Part 10 — Ketika Jalanan Menjadi Arena Pertumbuhan
Bagi Haruka Sakura, jalanan bukan sekadar ruang antara rumah dan sekolah — ia adalah medan tempur yang membentuk jiwanya. Di aspal yang retak, di bawah cahaya lampu jalan yang redup, Haruka belajar arti keteguhan lebih dari apa pun yang diajarkan di dalam kelas.
Jalanan mengajarkan kejujuran.
Tidak ada nilai, tidak ada pujian, tidak ada guru yang menuntun tanganmu. Hanya diri sendiri, dan pilihan untuk terus melangkah atau berhenti. Di sanalah Haruka menemukan jati dirinya, di tempat yang kasar namun nyata.
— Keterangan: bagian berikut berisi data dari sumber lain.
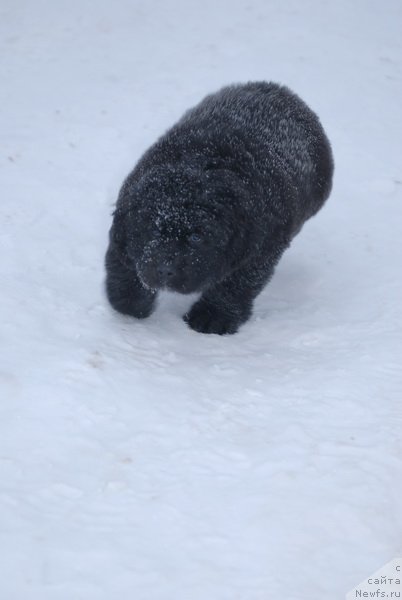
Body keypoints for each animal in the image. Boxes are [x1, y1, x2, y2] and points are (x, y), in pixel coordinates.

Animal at [104, 80, 332, 336]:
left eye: (196, 238)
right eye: (152, 229)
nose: (165, 269)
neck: (200, 163)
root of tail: (278, 89)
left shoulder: (260, 248)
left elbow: (234, 286)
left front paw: (212, 318)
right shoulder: (125, 216)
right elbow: (124, 263)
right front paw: (129, 302)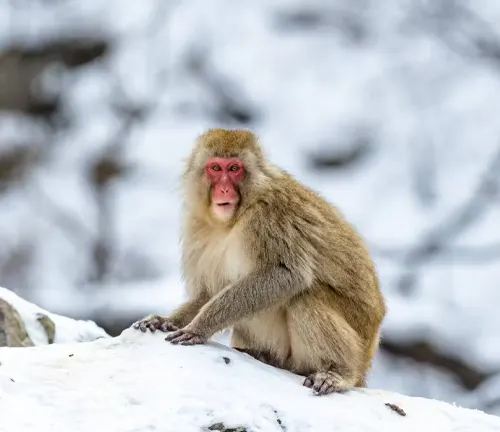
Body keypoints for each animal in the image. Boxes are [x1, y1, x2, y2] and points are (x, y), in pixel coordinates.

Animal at [134, 127, 386, 394]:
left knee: (306, 297)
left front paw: (199, 327)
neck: (233, 219)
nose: (224, 189)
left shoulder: (268, 217)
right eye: (216, 168)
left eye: (235, 168)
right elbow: (208, 292)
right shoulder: (197, 225)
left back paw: (338, 373)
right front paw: (166, 321)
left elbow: (285, 274)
Tiap langkah di trotoar adalah doa yang tak pernah diucapkan, setiap pertarungan adalah pelajaran tentang bagaimana cara tetap menjadi manusia di dunia yang menuntut kekuatan.
Bagi orang lain, pertarungan Haruka hanyalah kekerasan tanpa makna. Tapi bagi dirinya, setiap perkelahian di jalan adalah bentuk komunikasi — bahasa yang mungkin terdengar keras, tapi jujur. Ia tak mencari darah; ia mencari arah. Ia meninju bukan karena benci, tapi karena ingin dipahami.
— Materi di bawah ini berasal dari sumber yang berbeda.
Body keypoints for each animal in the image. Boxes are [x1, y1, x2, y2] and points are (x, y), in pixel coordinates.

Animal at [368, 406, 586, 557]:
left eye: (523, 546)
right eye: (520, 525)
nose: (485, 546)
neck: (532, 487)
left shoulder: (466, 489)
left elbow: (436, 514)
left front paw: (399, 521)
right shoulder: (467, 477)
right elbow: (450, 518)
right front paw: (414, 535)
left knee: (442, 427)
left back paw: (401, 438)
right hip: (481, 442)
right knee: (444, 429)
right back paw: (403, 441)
Seiring waktu, jalanan itu berubah fungsi.
Dulu tempat pelarian, kini menjadi tempat pulang. Haruka tak lagi berjalan sendirian. Teman-teman di Bofurin menemaninya, menulis cerita baru di jalan yang sama — bukan dengan luka, tapi dengan tawa dan saling percaya.
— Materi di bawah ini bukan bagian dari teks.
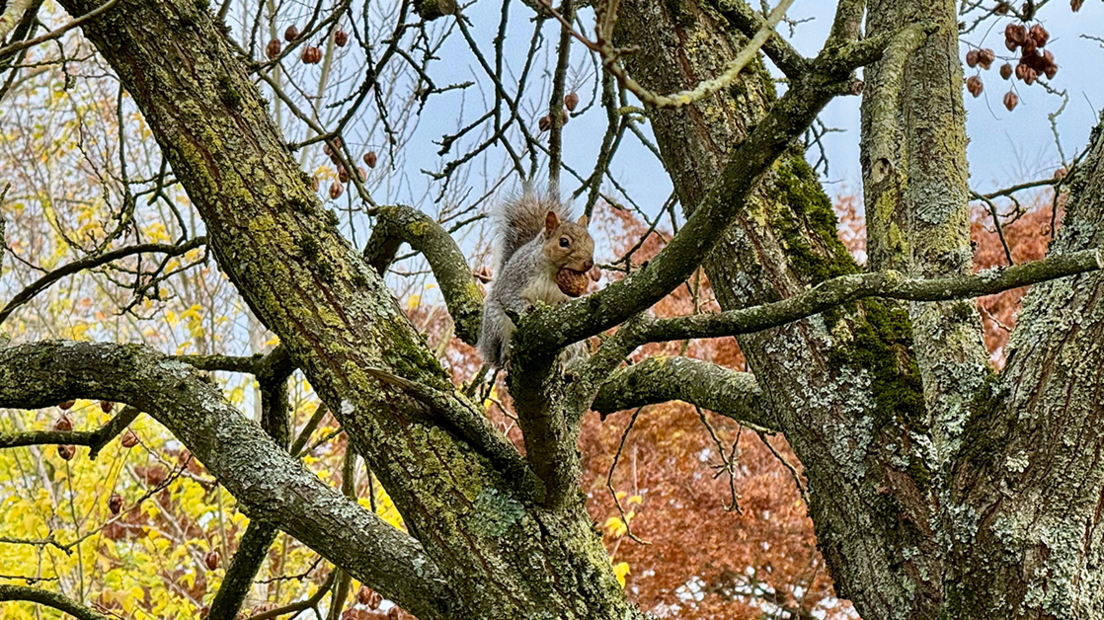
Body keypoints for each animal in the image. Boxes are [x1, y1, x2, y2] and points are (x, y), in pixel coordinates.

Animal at [478, 188, 595, 369]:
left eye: (591, 241)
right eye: (563, 242)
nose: (589, 263)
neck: (552, 272)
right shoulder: (516, 277)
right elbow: (510, 296)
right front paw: (526, 308)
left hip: (574, 344)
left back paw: (560, 362)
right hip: (495, 324)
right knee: (502, 348)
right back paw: (507, 359)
Mungkin hidup memang seperti jalan panjang itu: penuh debu, keras, dan tidak selalu lurus. Tapi selama kita masih melangkah, masih mencari arti dari setiap luka, berarti kita masih tumbuh.
Dan Haruka Sakura adalah bukti bahwa kadang, tempat yang paling keras justru menjadi ruang di mana hati kita belajar menjadi lembut.